A film experience that still stands out was joining the cast — with folks like Meryl Streep, Kevin Kline, Lindsay Lohan, Lily Tomlin, Woody Harrelson, John C. Reilly and Tommy Lee Jones — for the movie version of Garrison Keillor’s radio institution, “A Prairie Home Companion.”
“Every day was like breathing rarified air,” she says. “I would come to the set for the first shot, and would be there when they wrapped. I had to be there by Bob all the time.”
She is speaking of the film’s legendary director, maverick Robert Altman, who had reshaped the very concept of what a movie could be, and had accepted a lifetime achievement Academy Award the year before.
“There was a spirit there. It was like a family affair, like bonding. There was something about Robert Altman, like we were children and he was our dad. There was all this creative freedom, but he was holding us in his hands.”

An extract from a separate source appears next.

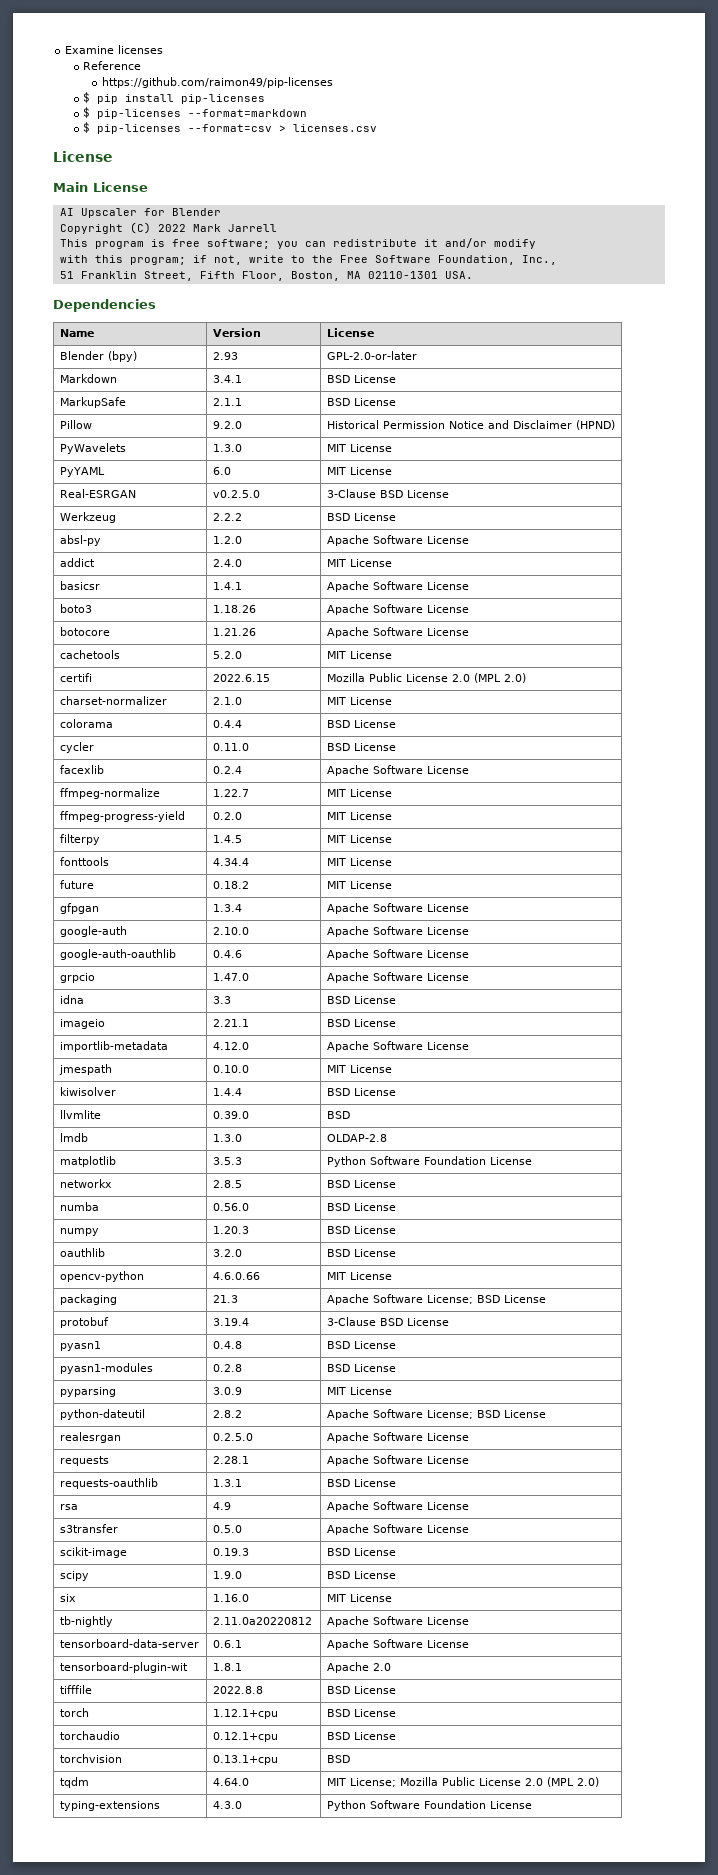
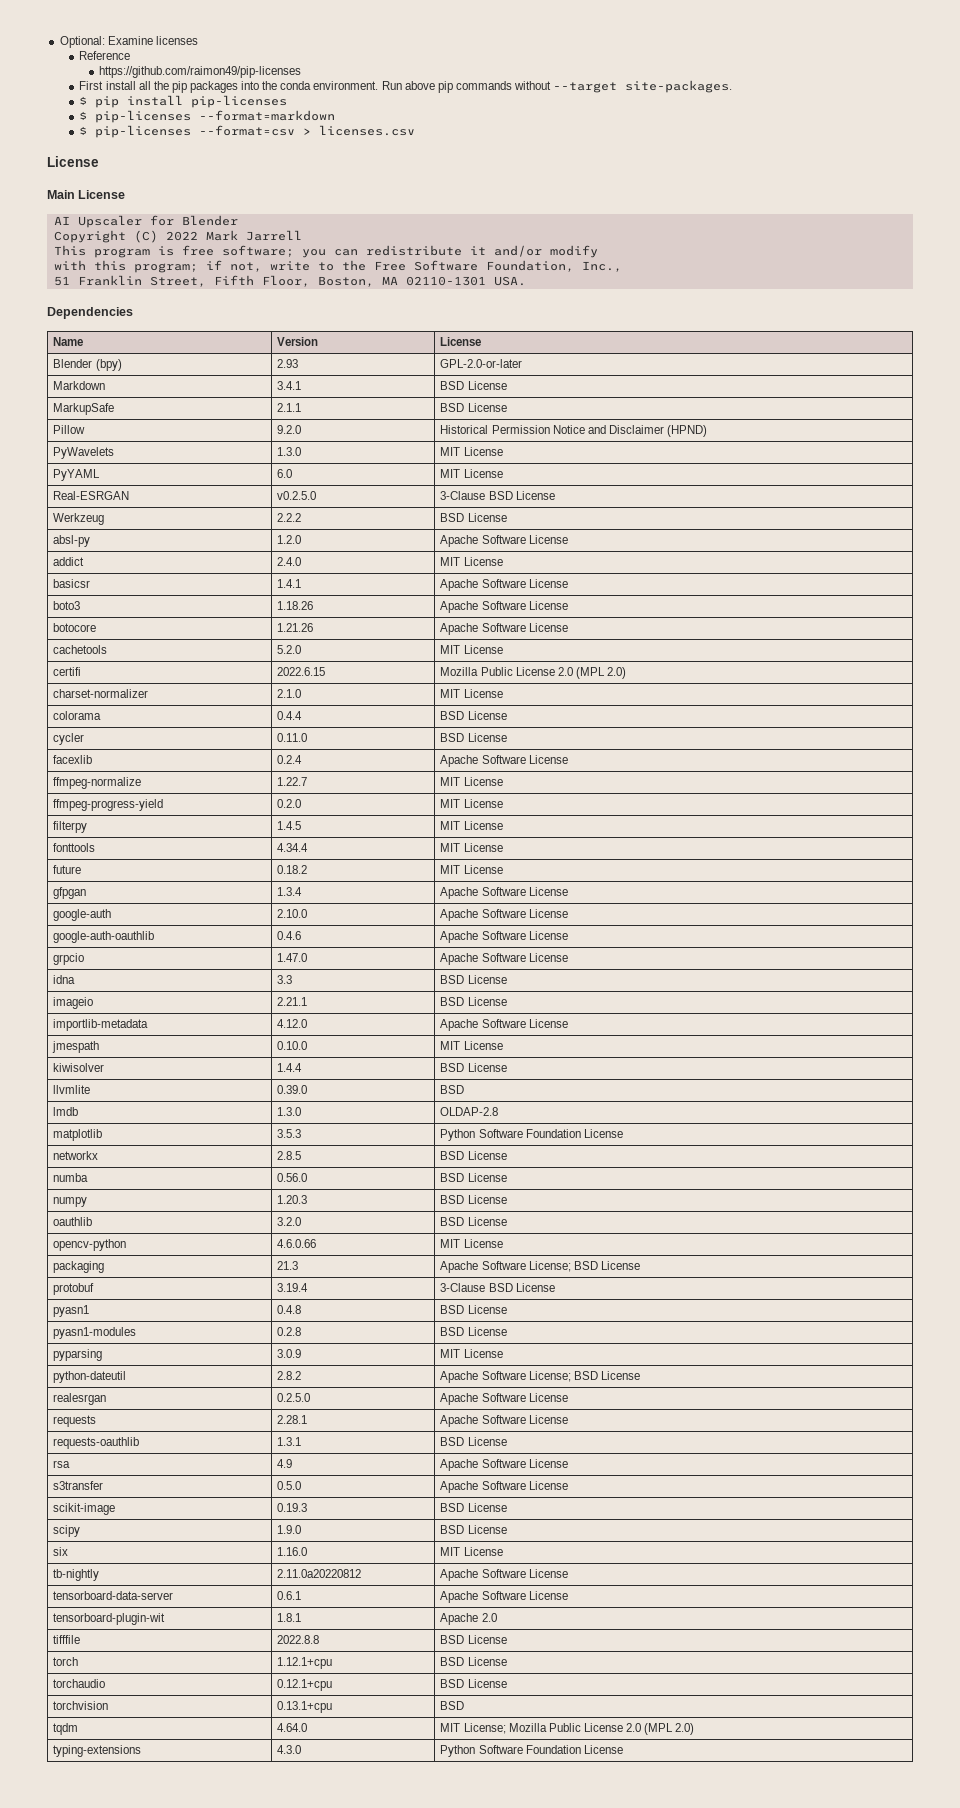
(65, 50) none -> [59,36,105,48] Optional:
(333, 82) none -> [79,80,733,93] // First install all the pip packages into the conda environment. Run above pip commands without --target site-packages.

The filmmaker had admitted that he had received a heart transplant when he accepted his Oscar. During filming of “Prairie Home Companion,” his health was an issue.
Paul Thomas Anderson, a noted director in his own right, was on the set. On the back of his director’s chair were the words “pinch hitter,” Madsen recalled.
Altman joked that the younger man was there, “in case I kick the bucket.”
“It was amazing to watch him work. He was running five cameras all the time, sitting behind the monitors like an orchestra conductor. He was going through chemo, but was at work every day. He never seemed to lose his energy.”
Virginia plays a spirit, identified in the script as “The Dangerous Woman.” Her appearance signals that someone will be dying soon. Elusive as her character is, her presence is not frightening as one might expect, but comforting.
“Prairie Home Companion” turned out to be Altman’s last picture show. He died a few months after accepting a film festival award for it from Virginia.
In a new role as producer and head of her own production company, Virginia’s first project is a documentary directed by her mother.
“I Know a Woman Like That” is “about women from 64 to 94 who are vibrantly involved with life when life tells you you should go away.”
There’s a water-skiier in her 90s. Actress Lauren Hutton is the youngest, at 64. The question driving the project was one Virginia asked her mother:
“What is it that makes you like that, Mom?”
She confesses that she’s enjoying the producing end of things.
“It’s very exciting. We’re now casting our first feature film, getting the money up. Everything is hands-on. If you want to do a movie, you have to do it all yourself.
“I’m loving it, she says.”I had never wanted to produce, but it’s very exciting to find a new career at this point of my life that I feel as passionate about as acting.”
But acting remains her first love.
“It’s because I never outgrew playing dress-up, she confesses.
“It’s my passion and it’s my sandbox — I bring my shovel, pail and pirate suit.”